#### [Consigne a]
Citez sans rien changer le passage du texte sur la restauration de Meiji qui commence par les mots contenant "Ii Naosuke, de" et se termine par "prestige du shogunat[3].".

#### [Texte de la page]
═══

Restauration de Meiji
La restauration de Meiji (明治維新, Meiji ishin ), aussi appelée révolution de Meiji ou renouvellement de Meiji, est la période de l'histoire du Japon correspondant au renversement du shogunat Tokugawa et au recouvrement des pouvoirs de l'empereur, pouvoirs retrouvés en 1868[1]. Elle couvre à la fois la fin de l'époque d'Edo (souvent appelée bakumatsu ou « fin du shogunat Tokugawa ») et le début de l'ère Meiji, durant la seconde moitié du XIXe siècle. C'est une suite d'événements qui ont conduit à d'énormes changements dans la politique du Japon et sa structure sociale. La restauration a été une conséquence directe de l'ouverture du Japon isolé jusqu'ici par une politique d'isolement volontaire appelé Sakoku, imposée à la suite de l'arrivée des navires noirs des États-Unis, commandés par le commodore Matthew Perry, qui avait démontré la faiblesse du shogunat. Elle a permis de transformer l'empire du Japon en grande puissance. Un important compte-rendu de ces événements, rédigé par un étranger, est A Diplomat in Japan d'Ernest Satow.
Contexte
L'ouverture forcée du Japon, entamée par la convention de Kanagawa en 1854 et consacrée par le Traité d'amitié et de commerce de 1858, ébranle l'autorité du shogunat Tokugawa. La signature de ce traité avec les États-Unis, malgré l'opposition de l'empereur Kōmei, rend les Tokugawa impopulaires et conduit au ralliement de jeunes samouraïs autour du slogan Sonnō jōi, que l'on peut traduire par « Révérez l’Empereur, expulsez les barbares ». Le shogunat comme les daimyos importent massivement des armes et des technologies d'Occident, et proposent des réformes pour s'opposer à la menace de l'étranger[2].
Ii Naosuke, de fait à la tête du shogunat en tant que tāīrō (grand ancien), tente d'étouffer ce mouvement par une sévère répression connue sous le nom de purge d'Ansei. Il est assassiné en 1860 devant le château d'Edo, par une bande de guerriers hostiles à l'influence étrangère au Japon. Cet assassinat, connu sous le nom d'incident de Sakuradamon, porte un coup sévère au prestige du shogunat[3].

═══

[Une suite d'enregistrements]

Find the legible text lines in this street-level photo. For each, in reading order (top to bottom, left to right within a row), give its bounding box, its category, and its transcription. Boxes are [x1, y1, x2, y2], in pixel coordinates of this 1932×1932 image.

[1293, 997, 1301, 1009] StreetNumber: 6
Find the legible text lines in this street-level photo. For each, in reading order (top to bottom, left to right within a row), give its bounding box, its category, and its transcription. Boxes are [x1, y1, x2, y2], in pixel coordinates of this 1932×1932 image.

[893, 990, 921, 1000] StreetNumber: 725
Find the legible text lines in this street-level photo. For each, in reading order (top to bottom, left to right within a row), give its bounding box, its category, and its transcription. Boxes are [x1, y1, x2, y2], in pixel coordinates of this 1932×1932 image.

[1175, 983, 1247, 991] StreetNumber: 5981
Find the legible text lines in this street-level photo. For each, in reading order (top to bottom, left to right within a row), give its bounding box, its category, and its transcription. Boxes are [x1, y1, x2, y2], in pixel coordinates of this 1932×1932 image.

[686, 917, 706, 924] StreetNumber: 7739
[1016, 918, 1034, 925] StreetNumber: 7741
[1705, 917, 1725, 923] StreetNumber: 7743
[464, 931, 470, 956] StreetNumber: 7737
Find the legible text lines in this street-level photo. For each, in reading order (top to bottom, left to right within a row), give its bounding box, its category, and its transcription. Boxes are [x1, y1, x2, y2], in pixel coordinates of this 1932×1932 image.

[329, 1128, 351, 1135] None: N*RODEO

═══

#### [Consigne b]
Ajoutez 21 à chaque nombre des réponses, coordonnées des cadres comprises, puis redonnez uniquement les lignes de données allant du début de ces lignes jusqu'à la ligne contenant "[1293, 997, 1301, 1009] StreetNumber: 6", incluse, consignes comprises.

#### [Réponse attendue a]
Ii Naosuke, de fait à la tête du shogunat en tant que tāīrō (grand ancien), tente d'étouffer ce mouvement par une sévère répression connue sous le nom de purge d'Ansei. Il est assassiné en 1860 devant le château d'Edo, par une bande de guerriers hostiles à l'influence étrangère au Japon. Cet assassinat, connu sous le nom d'incident de Sakuradamon, porte un coup sévère au prestige du shogunat[3].

#### [Réponse attendue b]
Find the legible text lines in this street-level photo. For each, in reading order (top to bottom, left to right within a row), give its bounding box, its category, and its transcription. Boxes are [x1, y1, x2, y2], in pixel coordinates of this 1932×1932 image.

[1314, 1018, 1322, 1030] StreetNumber: 27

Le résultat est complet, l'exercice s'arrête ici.